● **Texte extrait**
■ ■ ■ ■ ■
Les touristes ont décidé une excursion sur le Pinacle et Steuben, dont l’amour-propre a été piqué par Armstrong veut l’accompagner. Au sommet de la montagne ils sont seuls. Soudain de la poche du veston de Steuben une lettre de Marguerite s’échappe. Le doute s’empare alors de l’esprit du mari. Il met le lieutenant dans cette alternative de dire la vérité et il ne le tuera pas ; s’il ment, il le précipitera dans le ravin. L’autre jugeant qu’un mensonge est plus vraisemblable en pareille circonstance lui déclare qu’il y a eu faute. Armstrong tranche alors la corde qui le rattachait au traître l’abandonnant à la justice de la montagne. Pendant la descente Armstrong retrouvera la lettre où l’innocence de sa femme éclatera. Et von Steuben, menacé par les aigles s’abîmera sur des rochers. Le docteur se dévouera désormais à ses tendres obligations.
Von Steuben : Eric von Stroheim
Mme Armstrong : Francelia Billington
Armstrong : Sam de Grasse
Le guide : Th. Gibson Cowland
(Sortie dans les salles suivantes 🙂 Palais des Fêtes, Electric, Palais-Rochechouart, Lamarck, Demours.
■ ■ ■ ■ ■
● **Extrait de données**
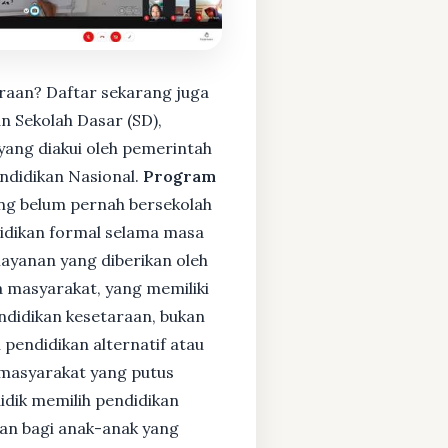
raan? Daftar sekarang juga
 Sekolah Dasar (SD),
ang diakui oleh pemerintah
ndidikan Nasional.
Program
ng belum pernah bersekolah
idikan formal selama masa
layanan yang diberikan oleh
 masyarakat, yang memiliki
endidikan kesetaraan, bukan
pendidikan alternatif atau
i masyarakat yang putus
didik memilih pendidikan
kan bagi anak-anak yang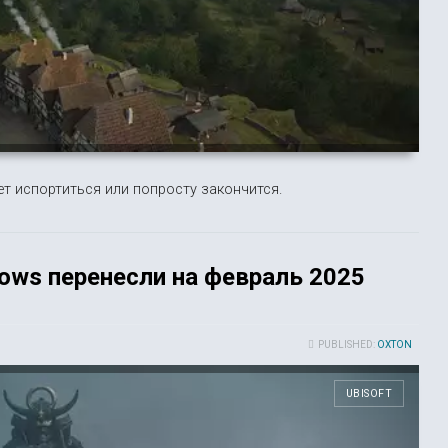
т испортиться или попросту закончится.
dows перенесли на февраль 2025
PUBLISHED:
OXTON
UBISOFT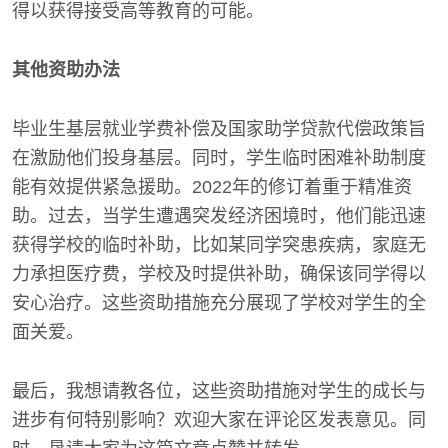
得以获得接受高等教育的可能。
其他资助办法
毕业生基层就业学费补偿及国家助学贷款代偿政策旨
在激励他们投身基层。同时，学生临时困难补助制度
能有效提供紧急援助。2022年的修订着重于精准资
助。过去，当学生遭遇突发经济困境时，他们能迅速
获得学校的临时补助，比如某同学突患疾病，家庭无
力承担医疗费，学校及时提供补助，确保该同学得以
安心治疗。这些资助措施充分展现了学校对学生的全
面关爱。
最后，我想请教各位，这些资助措施对学生的成长与
进步有何特别影响？欢迎大家在评论区发表意见。同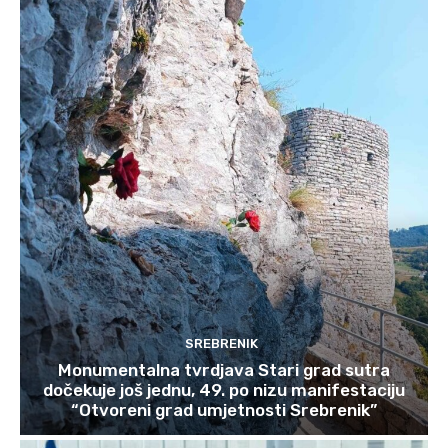
SREBRENIK
Monumentalna tvrdjava Stari grad sutra
dočekuje još jednu, 49. po nizu manifestaciju
“Otvoreni grad umjetnosti Srebrenik”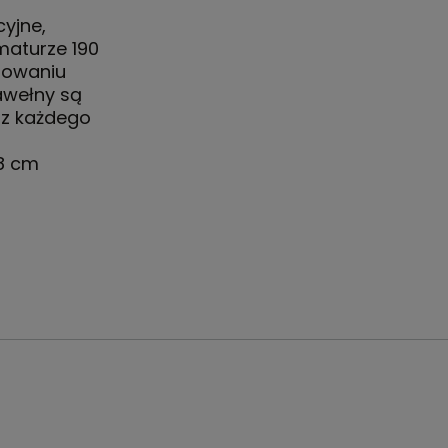
cyjne,
maturze 190
osowaniu
awełny są
 z każdego
58 cm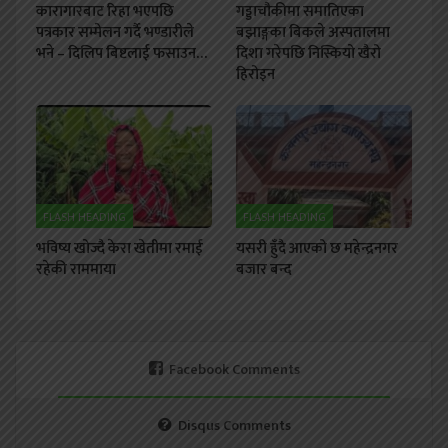
कारागारबाट रिहा भएपछि
गड्डाचौकीमा समातिएका
पत्रकार सम्मेलन गर्दै भण्डारीले
बझाङ्गका बिकले अस्पतालमा
भने – दिलिप बिष्टलाई फसाउन…
दिशा गरेपछि निस्कियो खैरो
हिरोइन
FLASH HEADING
FLASH HEADING
भविष्य खोज्दै केरा खेतीमा रमाई
यसरी हुँदै आएको छ महेन्द्रनगर
रहेकी राममाया
बजार बन्द
Facebook Comments
Disqus Comments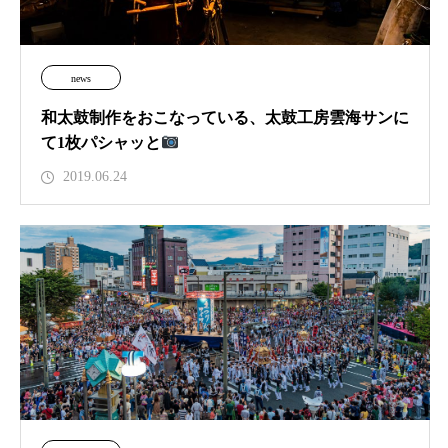
news
和太鼓制作をおこなっている、太鼓工房雲海サンに
て1枚パシャッと
2019.06.24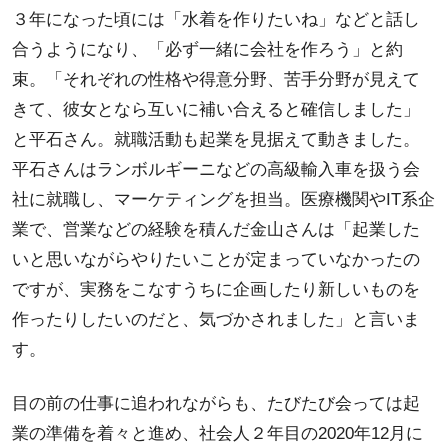
３年になった頃には「水着を作りたいね」などと話し
合うようになり、「必ず一緒に会社を作ろう」と約
束。「それぞれの性格や得意分野、苦手分野が見えて
きて、彼女となら互いに補い合えると確信しました」
と平石さん。就職活動も起業を見据えて動きました。
平石さんはランボルギーニなどの高級輸入車を扱う会
社に就職し、マーケティングを担当。医療機関やIT系企
業で、営業などの経験を積んだ金山さんは「起業した
いと思いながらやりたいことが定まっていなかったの
ですが、実務をこなすうちに企画したり新しいものを
作ったりしたいのだと、気づかされました」と言いま
す。
目の前の仕事に追われながらも、たびたび会っては起
業の準備を着々と進め、社会人２年目の2020年12月に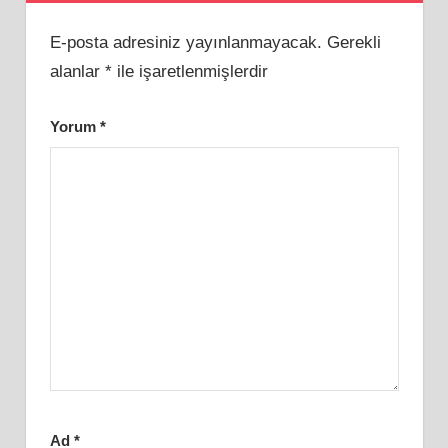
E-posta adresiniz yayınlanmayacak.
Gerekli
alanlar
*
ile işaretlenmişlerdir
Yorum
*
Ad
*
■ ■ ■ ■ ■
● **Exercice**
Répondez à chacune des questions suivantes en vous appuyant sur le résumé du film.
(a) Qu'est-ce qui s'échappe de la poche du veston de Steuben au sommet de la montagne ?
(b) Par quoi von Steuben est-il menacé avant de s'abîmer sur des rochers ?
(c) Quel acteur interprète le rôle d'Armstrong ?

● **Corrigé détaillé**
(a) Une lettre de Marguerite.
(b) Par les aigles.
(c) Sam de Grasse.